Wichtig sei zugleich, so die befragten Ärzte und Schwestern, dass die Haftungsfrage geklärt ist. Wie weit geht die Infopflicht hier? Dafür müssen vorab eindeutige Spielregeln festgelegt werden.

Ebenfalls kritisch ist es laut der Studienteilnehmer, wenn Patienten mit zu vielen Daten, die sie vielleicht nicht richtig einordnen können, allein gelassen werden. Das könnte zu Verunsicherung und unnötigen Ängsten führen.

Befürchtet wird aber auch, dass einige Patienten - weil sie sich informiert fühlen - nicht mehr zu wichtigen Kontrollterminen in die Praxis kommen und dass dann die Compliance leidet.
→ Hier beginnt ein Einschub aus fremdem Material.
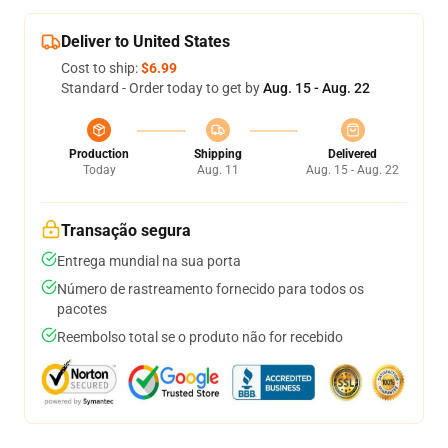
Deliver to United States
Cost to ship:
$6.99
Standard - Order today to get by
Aug. 15 - Aug. 22
Production
Shipping
Delivered
Today
Aug. 11
Aug. 15 - Aug. 22
Transação segura
Entrega mundial na sua porta
Número de rastreamento fornecido para todos os
pacotes
Reembolso total se o produto não for recebido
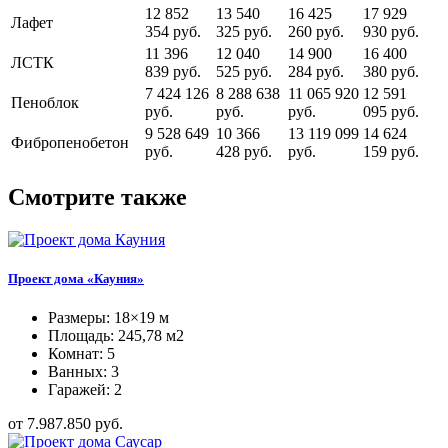
12 852
13 540
16 425
17 929
Лафет
354 руб.
325 руб.
260 руб.
930 руб.
11 396
12 040
14 900
16 400
ЛСТК
839 руб.
525 руб.
284 руб.
380 руб.
7 424 126
8 288 638
11 065 920
12 591
Пеноблок
руб.
руб.
руб.
095 руб.
9 528 649
10 366
13 119 099
14 624
Фибропенобетон
руб.
428 руб.
руб.
159 руб.
Смотрите также
Проект дома «Кауния»
Размеры: 18×19 м
Площадь: 245,78 м2
Комнат: 5
Ванных: 3
Гаражей: 2
от 7.987.850 руб.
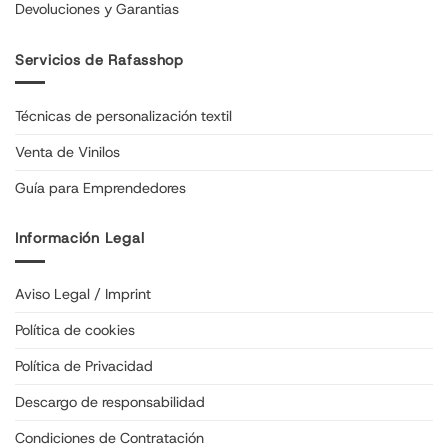
Devoluciones y Garantias
Servicios de Rafasshop
Técnicas de personalización textil
Venta de Vinilos
Guía para Emprendedores
Información Legal
Aviso Legal / Imprint
Política de cookies
Política de Privacidad
Descargo de responsabilidad
Condiciones de Contratación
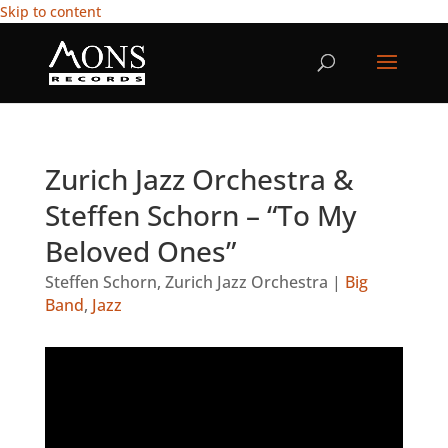
Skip to content
Zurich Jazz Orchestra &
Steffen Schorn – “To My
Beloved Ones”
Steffen Schorn
,
Zurich Jazz Orchestra
|
Big
Band
,
Jazz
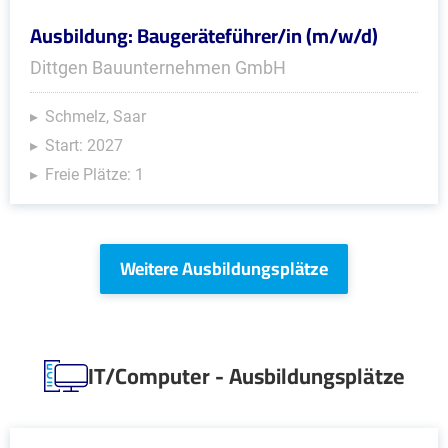
Ausbildung: Baugeräteführer/in (m/w/d)
Dittgen Bauunternehmen GmbH
Schmelz, Saar
Start: 2027
Freie Plätze: 1
Weitere Ausbildungsplätze
IT/Computer - Ausbildungsplätze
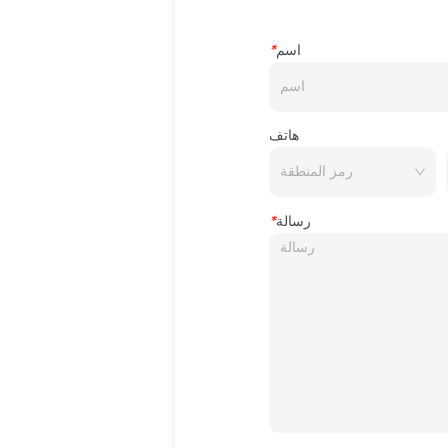
اسم
*
هاتف
رسالة
*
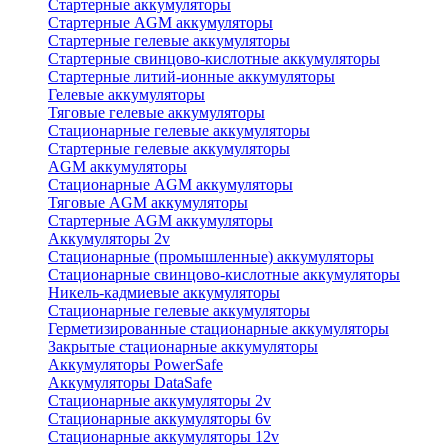
Стартерные аккумуляторы
Стартерные AGM аккумуляторы
Стартерные гелевые аккумуляторы
Стартерные свинцово-кислотные аккумуляторы
Стартерные литий-ионные аккумуляторы
Гелевые аккумуляторы
Тяговые гелевые аккумуляторы
Стационарные гелевые аккумуляторы
Стартерные гелевые аккумуляторы
AGM аккумуляторы
Стационарные AGM аккумуляторы
Тяговые AGM аккумуляторы
Стартерные AGM аккумуляторы
Аккумуляторы 2v
Стационарные (промышленные) аккумуляторы
Стационарные свинцово-кислотные аккумуляторы
Никель-кадмиевые аккумуляторы
Стационарные гелевые аккумуляторы
Герметизированные стационарные аккумуляторы
Закрытые стационарные аккумуляторы
Аккумуляторы PowerSafe
Аккумуляторы DataSafe
Стационарные аккумуляторы 2v
Стационарные аккумуляторы 6v
Стационарные аккумуляторы 12v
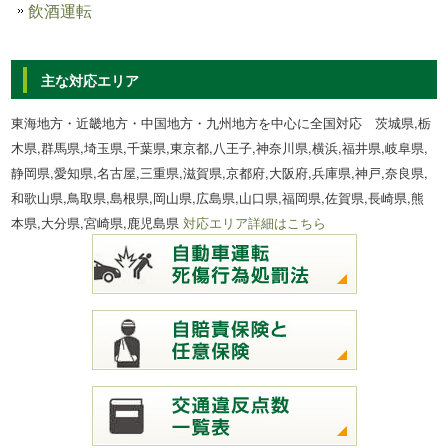
飲酒運転
主な対応エリア
東海地方・近畿地方・中国地方・九州地方を中心に全国対応 茨城県,栃
木県,群馬県,埼玉県,千葉県,東京都,八王子,神奈川県,横浜,福井県,岐阜県,
静岡県,愛知県,名古屋,三重県,滋賀県,京都府,大阪府,兵庫県,神戸,奈良県,
和歌山県,鳥取県,島根県,岡山県,広島県,山口県,福岡県,佐賀県,長崎県,熊
本県,大分県,宮崎県,鹿児島県
対応エリア詳細はこちら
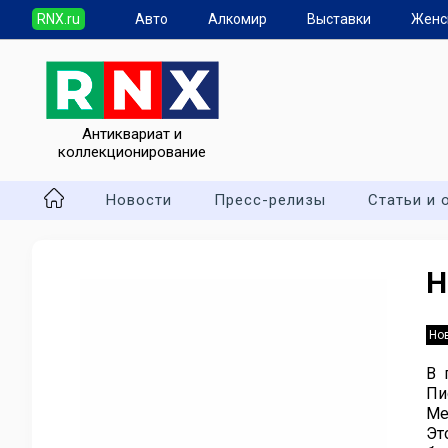
RNX.ru
Авто
Алкомир
Выставки
Женс
Антиквариат и
коллекционирование
Новости
Пресс-релизы
Статьи и 
Н
Но
В 
Пи
Ме
Эт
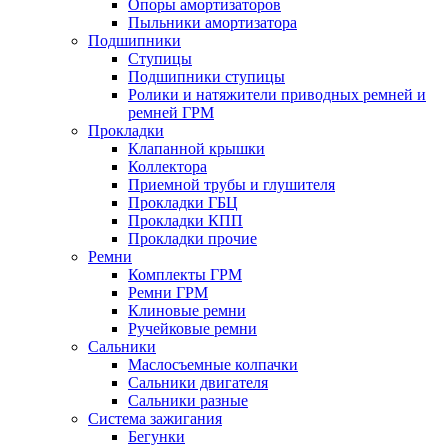
Опоры амортизаторов
Пыльники амортизатора
Подшипники
Ступицы
Подшипники ступицы
Ролики и натяжители приводных ремней и
ремней ГРМ
Прокладки
Клапанной крышки
Коллектора
Приемной трубы и глушителя
Прокладки ГБЦ
Прокладки КПП
Прокладки прочие
Ремни
Комплекты ГРМ
Ремни ГРМ
Клиновые ремни
Ручейковые ремни
Сальники
Маслосъемные колпачки
Сальники двигателя
Сальники разные
Система зажигания
Бегунки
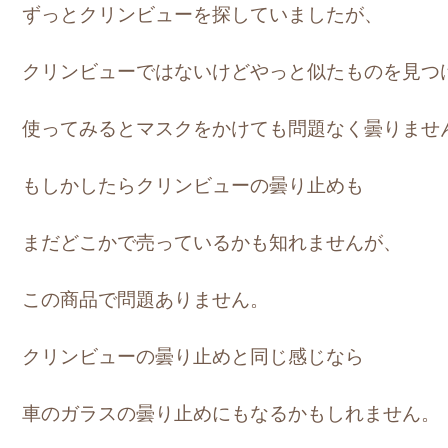
ずっとクリンビューを探していましたが、
クリンビューではないけどやっと似たものを見つ
使ってみるとマスクをかけても問題なく曇りませ
もしかしたらクリンビューの曇り止めも
まだどこかで売っているかも知れませんが、
この商品で問題ありません。
クリンビューの曇り止めと同じ感じなら
車のガラスの曇り止めにもなるかもしれません。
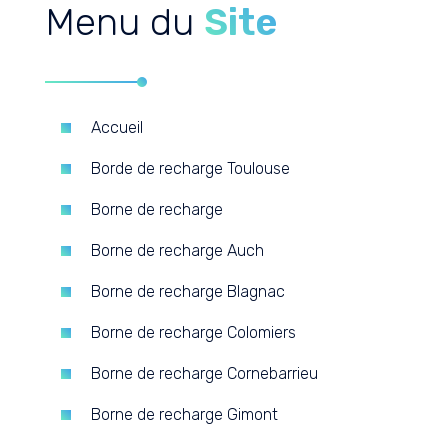
Menu du
Site
Accueil
Borde de recharge Toulouse
Borne de recharge
Borne de recharge Auch
Borne de recharge Blagnac
Borne de recharge Colomiers
Borne de recharge Cornebarrieu
Borne de recharge Gimont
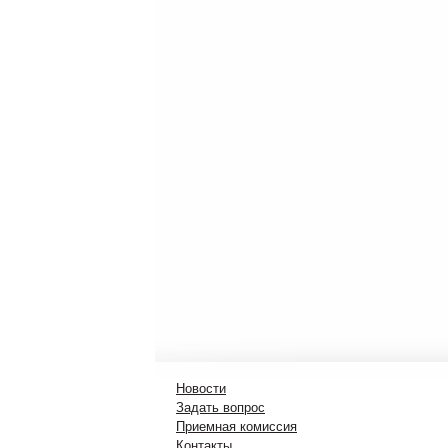
Новости
Задать вопрос
Приемная комиссия
Контакты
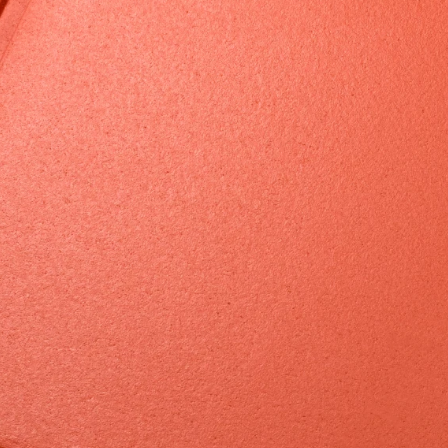
Рядова цегла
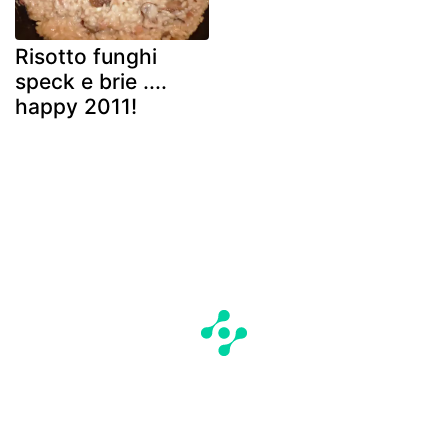
Risotto funghi
speck e brie ....
happy 2011!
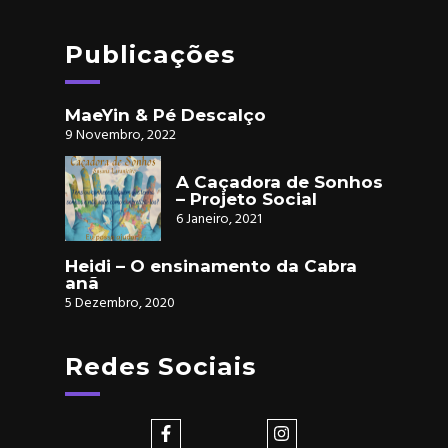
Publicações
MaeYin & Pé Descalço
9 Novembro, 2022
A Caçadora de Sonhos
– Projeto Social
6 Janeiro, 2021
Heidi – O ensinamento da Cabra
anã
5 Dezembro, 2020
Redes Sociais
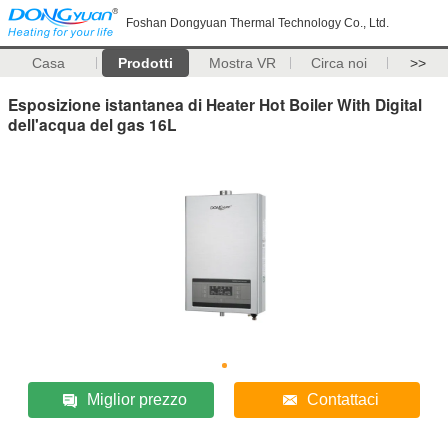
Foshan Dongyuan Thermal Technology Co., Ltd.
Casa
Prodotti
Mostra VR
Circa noi
>>
Esposizione istantanea di Heater Hot Boiler With Digital
dell'acqua del gas 16L
Miglior prezzo
Contattaci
Umfassende Einführung nötig

Die Studie macht deutlich, dass Patientenportale oder Gesundheitsakten nur funktionieren, wenn die Patienten vor der Einführung umfassend über Möglichkeiten und Grenzen dieses Kommunikationsangebotes aufgeklärt werden - und zwar zielgruppengerecht.

Sonst verliert man durch die neue Technik vor allem die Patientengruppen, deren Gesundheitskompetenz man stärken will. Eine Aufgabe, die allerdings nicht an den ohnehin unter Zeitdruck stehenden Klinik- und Praxismitarbeitern hängen bleiben darf.

Geklärt werden sollte vor der Einführung aber noch eine weitere Frage: Was passiert mit fälschlich eingespielten Daten? Gibt es hier eindeutige und vor allem sichere Löschvorgänge?

Die IT-Verantwortlichen in der US-Studie waren sich da nicht so sicher.